12 августа 18-- года был третий день после моего десятого дня рождения. Мне подарили чудесные подарки. Мой учитель, Карл Иваныч, разбудил меня в семь часов, ударив по мухе прямо над моей головой хлопушкой, сделанной из сахарной бумаги, прикрепленной к палке. Он обычно говорил по-немецки и своим добрым голосом воскликнул: «Auf, Kinder, auf; es ist Zeit. Die Mutter ist schon im Saal.» («Вставайте, дети, вставайте; пора. Матушка уже в гостиной»).

Дядька Николай, камердинер нас, детей, опрятный маленький человек, принес одежду для меня и Володи, который подражал насмешливому, веселому смеху гувернантки моей сестры, Марьи Ивановны. Несколько сурово Карл Иваныч вскоре позвал из классной комнаты, чтобы узнать, готовы ли мы начать уроки.

В классной комнате на одной полке был наш беспорядочный набор книг, на другой — еще более разнообразная коллекция, которую наш дорогой старый учитель имел обыкновение называть своей библиотекой. Помню, что она включала немецкий трактат о капустных огородах, историю Семилетней войны и труд по гидростатике. Карл Иваныч проводил все свое свободное время за чтением своих любимых книг, но никогда не читал ничего, кроме них и «Северной пчелы». После утренних уроков наш учитель отвел нас вниз, чтобы поздороваться с маменькой.

Она сидела в гостиной перед самоваром и разливала чай. Слева от дивана стоял старый английский рояль, на котором моя смуглая сестра Любочка, одиннадцати лет, мучительно разучивала упражнения Клементи. Рядом с ней Марья Ивановна, с нахмуренным лицом, громко считала и отбивала такт ногой. Она еще более неприятно нахмурилась на Карла, когда он вошел, но он, казалось, проигнорировал это и поцеловал руку моей матери с немецким приветствием. После взаимно нежных приветствий маменька велела нам пойти к отцу и попросить его прийти к ней, прежде чем он отправится на гумно.
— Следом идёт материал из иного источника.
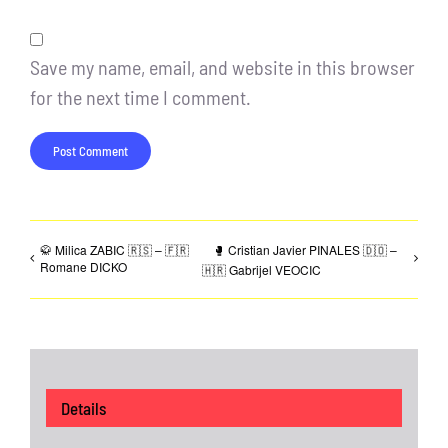
Save my name, email, and website in this browser
for the next time I comment.
🥋 Milica ZABIC 🇷🇸 – 🇫🇷
🥊 Cristian Javier PINALES 🇩🇴 –
Romane DICKO
🇭🇷 Gabrijel VEOCIC
Details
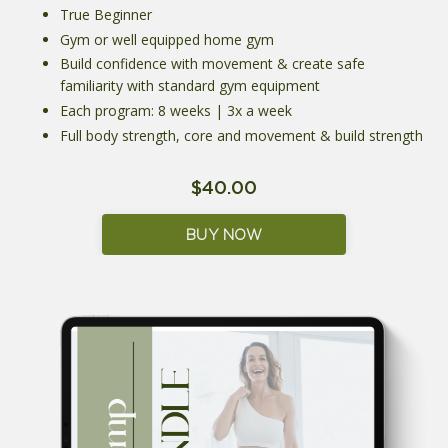
True Beginner
Gym or well equipped home gym
Build confidence with movement & create safe
familiarity with standard gym equipment
Each program: 8 weeks | 3x a week
Full body strength, core and movement & build strength
$40.00
BUY NOW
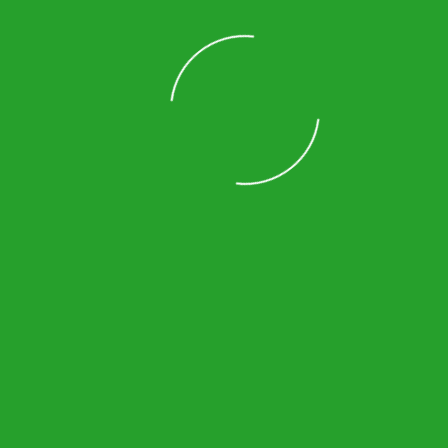
Norcross
Johns Creek
Lilburn
Duluth
Loading
Vinings
Suwanee
Decatur
Lawrenceville
Sandy Springs
Smyrna
Powder Springs
Roswell
Cumming
Kennesaw
Dunwoody
Alpharetta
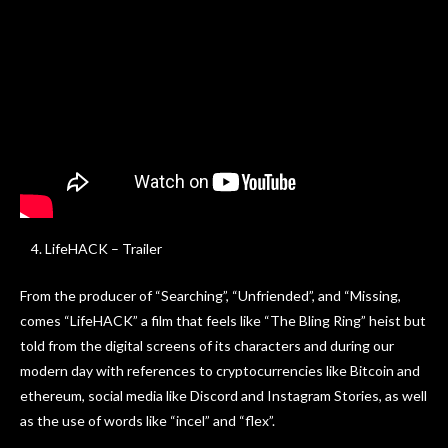
LifeHACK – Trailer
From the producer of “Searching”, “Unfriended”, and “Missing,
comes “LifeHACK” a film that feels like “The Bling Ring” heist but
told from the digital screens of its characters and during our
modern day with references to cryptocurrencies like Bitcoin and
ethereum, social media like Discord and Instagram Stories, as well
as the use of words like “incel” and “flex”.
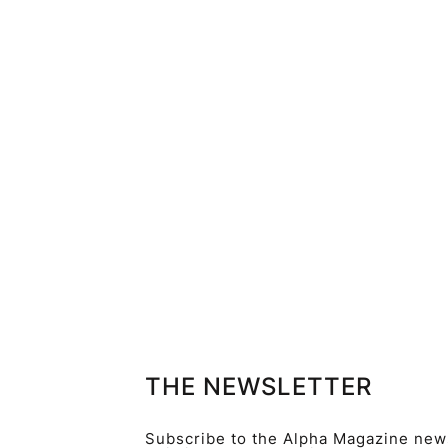
THE NEWSLETTER
Subscribe to the Alpha Magazine newsl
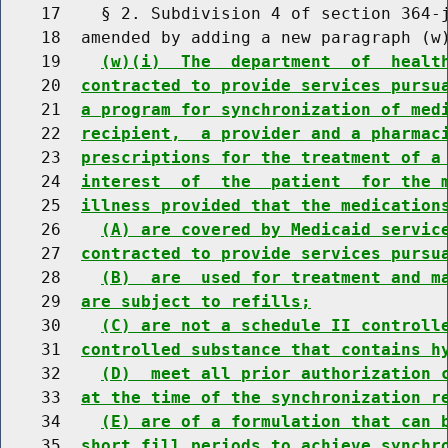
    17    § 2. Subdivision 4 of section 364-j
    18  amended by adding a new paragraph (w)
    19    
(w)(i)  The  department  of  healt
    20  
contracted to provide services pursu
    21  
a program for synchronization of med
    22  
recipient,  a provider and a pharmac
    23  
prescriptions for the treatment of a
    24  
interest  of  the  patient  for the 
    25  
illness provided that the medication
    26    
(A) are covered by Medicaid servic
    27  
contracted to provide services pursu
    28    
(B)  are  used for treatment and m
    29  
are subject to refills;
    30    
(C) are not a schedule II controll
    31  
controlled substance that contains h
    32    
(D)  meet all prior authorization 
    33  
at the time of the synchronization r
    34    
(E) are of a formulation that can 
    35  
short fill periods to achieve synchr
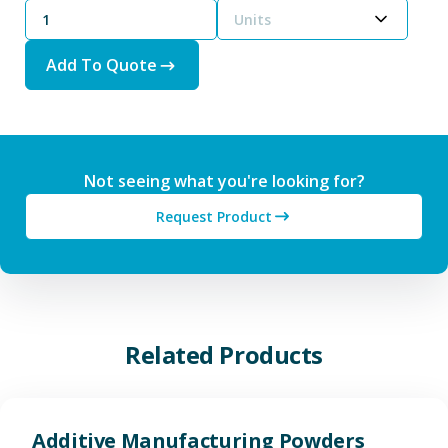
Units
Add To Quote
Not seeing what you're looking for?
Request Product
Related Products
View Additive Manufacturing P
Additive Manufacturing Powders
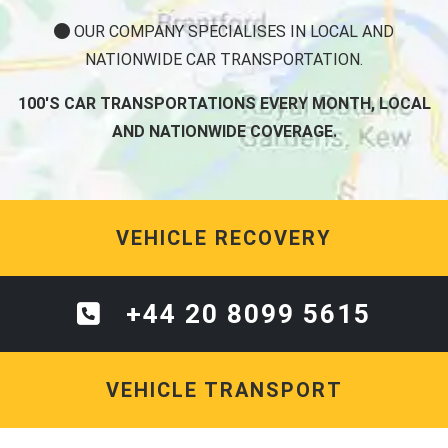
OUR COMPANY SPECIALISES IN LOCAL AND
NATIONWIDE CAR TRANSPORTATION.
100'S CAR TRANSPORTATIONS EVERY MONTH, LOCAL
AND NATIONWIDE COVERAGE.
VEHICLE RECOVERY
+44 20 8099 5615
VEHICLE TRANSPORT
Мы нашли папеньку, сердито обсуждающего деловые вопросы с Яковом Михайловым, причем главной заботой, по-видимому, были деньги из маменькиного имения в Хабаровке, её родной деревне. Большая сумма была должна совету, и Яков оправдывался, что трудно собрать её с продажи сена и доходов от мельницы. «Например, — сказал он, — мельник дважды приходил просить меня об отсрочке, клянясь Христом Господом, что у него нет денег. Какие гроши у него были, он вложил в плотину».
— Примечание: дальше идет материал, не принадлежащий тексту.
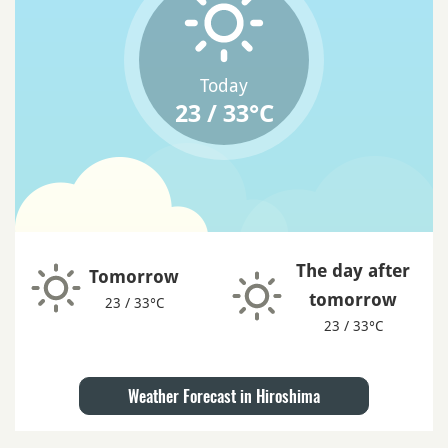
Today
23 / 33°C
The day after
Tomorrow
tomorrow
23 / 33°C
23 / 33°C
Weather Forecast in Hiroshima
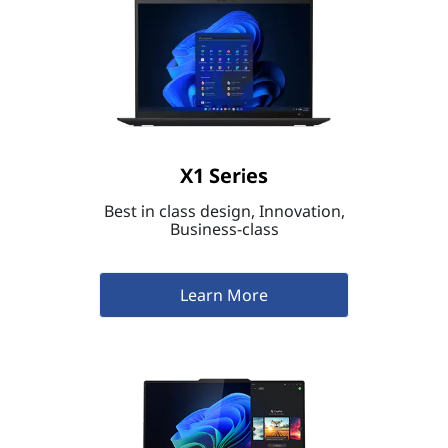
X1 Series
Best in class design, Innovation,
Business-class
Learn More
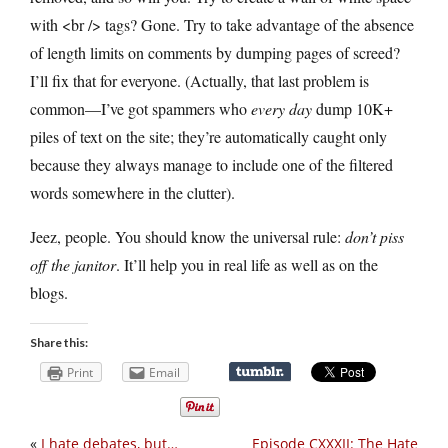
with <br /> tags? Gone. Try to take advantage of the absence
of length limits on comments by dumping pages of screed?
I’ll fix that for everyone. (Actually, that last problem is
common—I’ve got spammers who
every day
dump 10K+
piles of text on the site; they’re automatically caught only
because they always manage to include one of the filtered
words somewhere in the clutter).
Jeez, people. You should know the universal rule:
don’t piss
off the janitor
. It’ll help you in real life as well as on the
blogs.
Share this:
Print
Email
«
I hate debates, but…
Episode CXXXII: The Hate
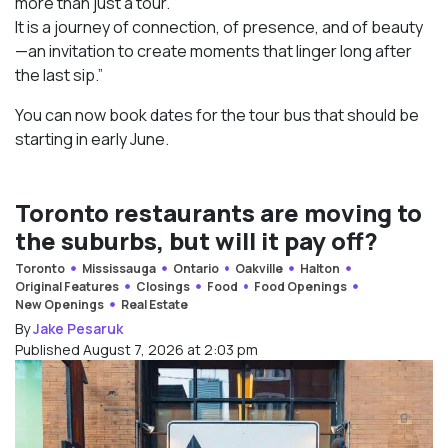
more than just a tour.
It is a journey of connection, of presence, and of beauty
—an invitation to create moments that linger long after
the last sip.”
You can now book dates for the tour bus that should be
starting in early June.
Toronto restaurants are moving to
the suburbs, but will it pay off?
Toronto
Mississauga
Ontario
Oakville
Halton
Original Features
Closings
Food
Food Openings
New Openings
Real Estate
By
Jake Pesaruk
Published August 7, 2026 at 2:03 pm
Яков был крепостным и был самым преданным и усердным человеком, чрезмерно экономным в управлении делами своего барина и постоянно беспокоившимся об увеличении имущества своего барина за счет имущества своей барыни.

Несколько дней мы ожидали чего-то необычного, видя приготовления к какой-то поездке, но объявление папеньки в конце концов ужасно нас удивило. Он встретил нас однажды утром замечанием, что пора положить конец нашей праздности и что, поскольку он едет в тот вечер в Москву, мы должны ехать с ним и жить там с нашей бабушкой, а маменька останется в имении с девочками.

Мои мысли были смешанными, ибо я очень горевал из-за маменьки, но чувствовал удовольствие от мысли, что мы повзрослели. Бедного Карла Иваныча мне было ужасно жаль, так как его должны были уволить. По пути наверх я увидел любимую борзую папеньки, Милку, греющуюся на солнце на террасе, и выбежал, поцеловал её в нос и приласкал, сказав: «Прощай, Милочка. Мы никогда больше не увидимся». Затем, совершенно охваченный эмоциями, я разрыдался.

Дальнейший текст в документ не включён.